'''
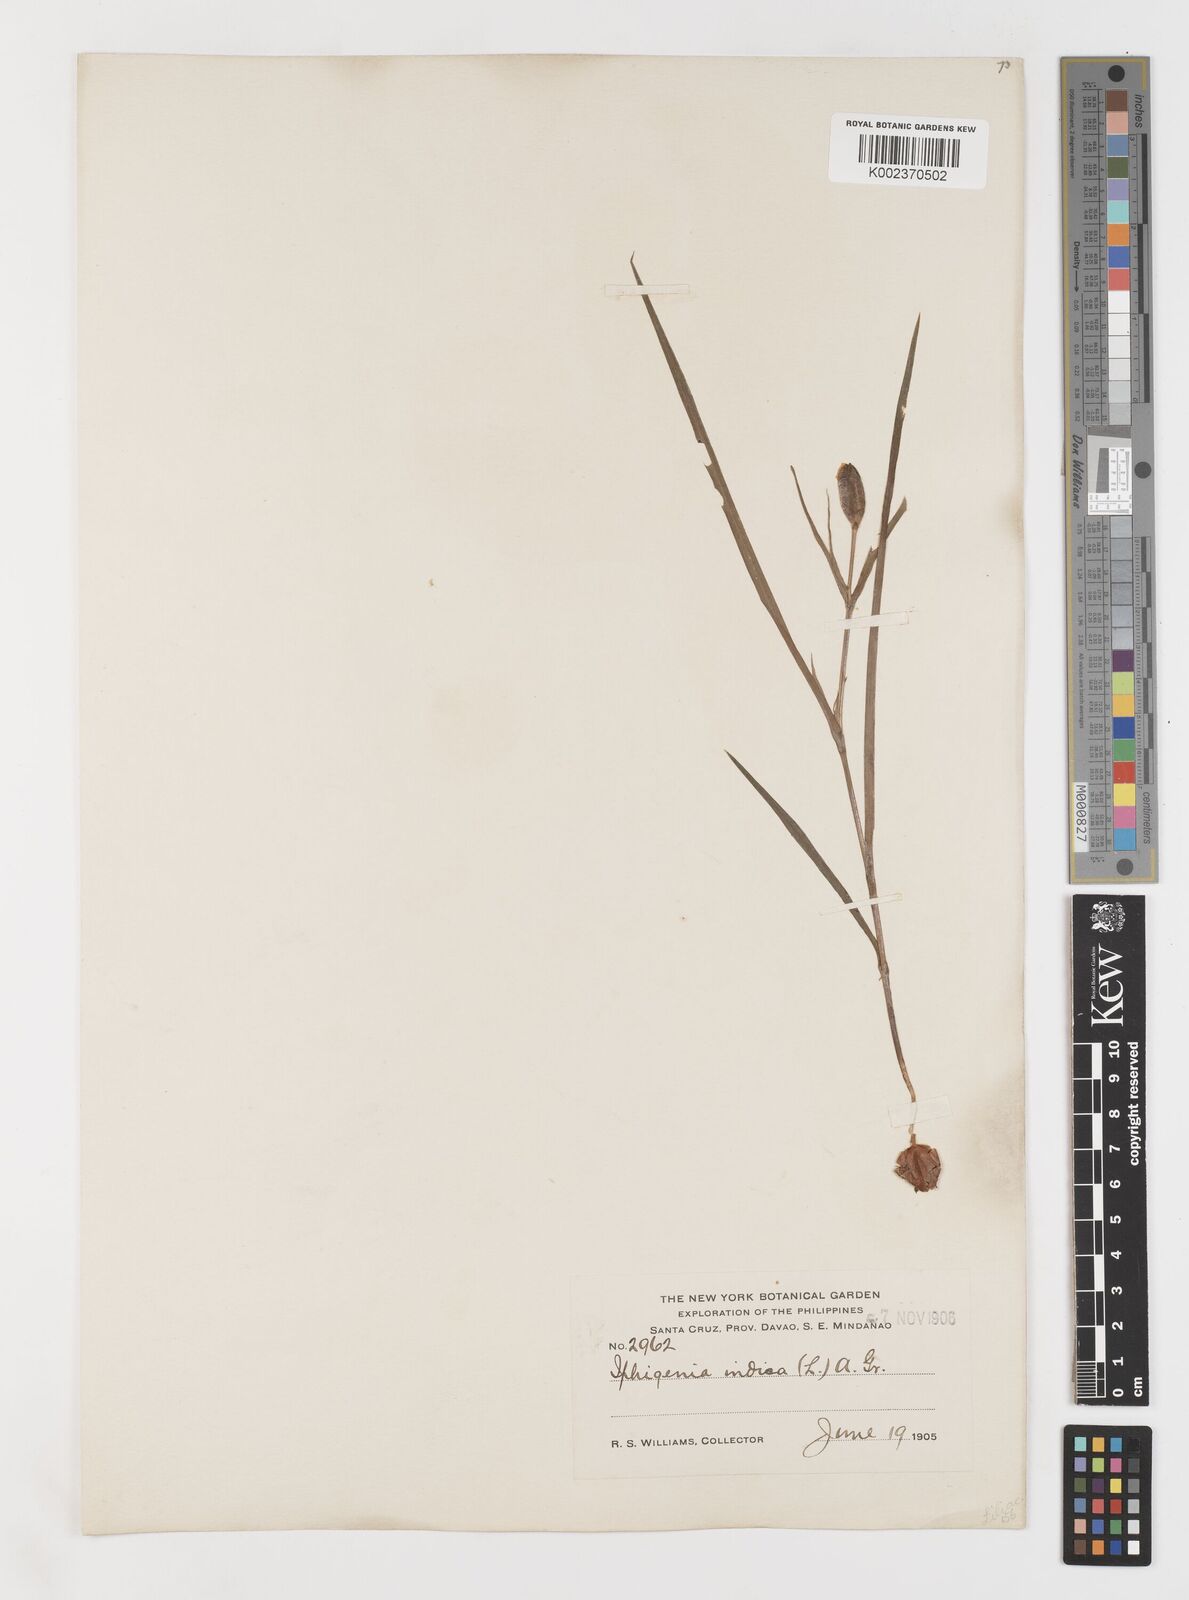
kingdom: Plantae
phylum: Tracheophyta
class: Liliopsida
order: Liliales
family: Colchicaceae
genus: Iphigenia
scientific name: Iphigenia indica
'''
Format every line of the data above as a JSON list of strings, one string per line, with blank lines and the pictures left out.

* **Answer to this exercise**
[
  "kingdom: Plantae",
  "phylum: Tracheophyta",
  "class: Liliopsida",
  "order: Liliales",
  "family: Colchicaceae",
  "genus: Iphigenia",
  "scientific name: Iphigenia indica"
]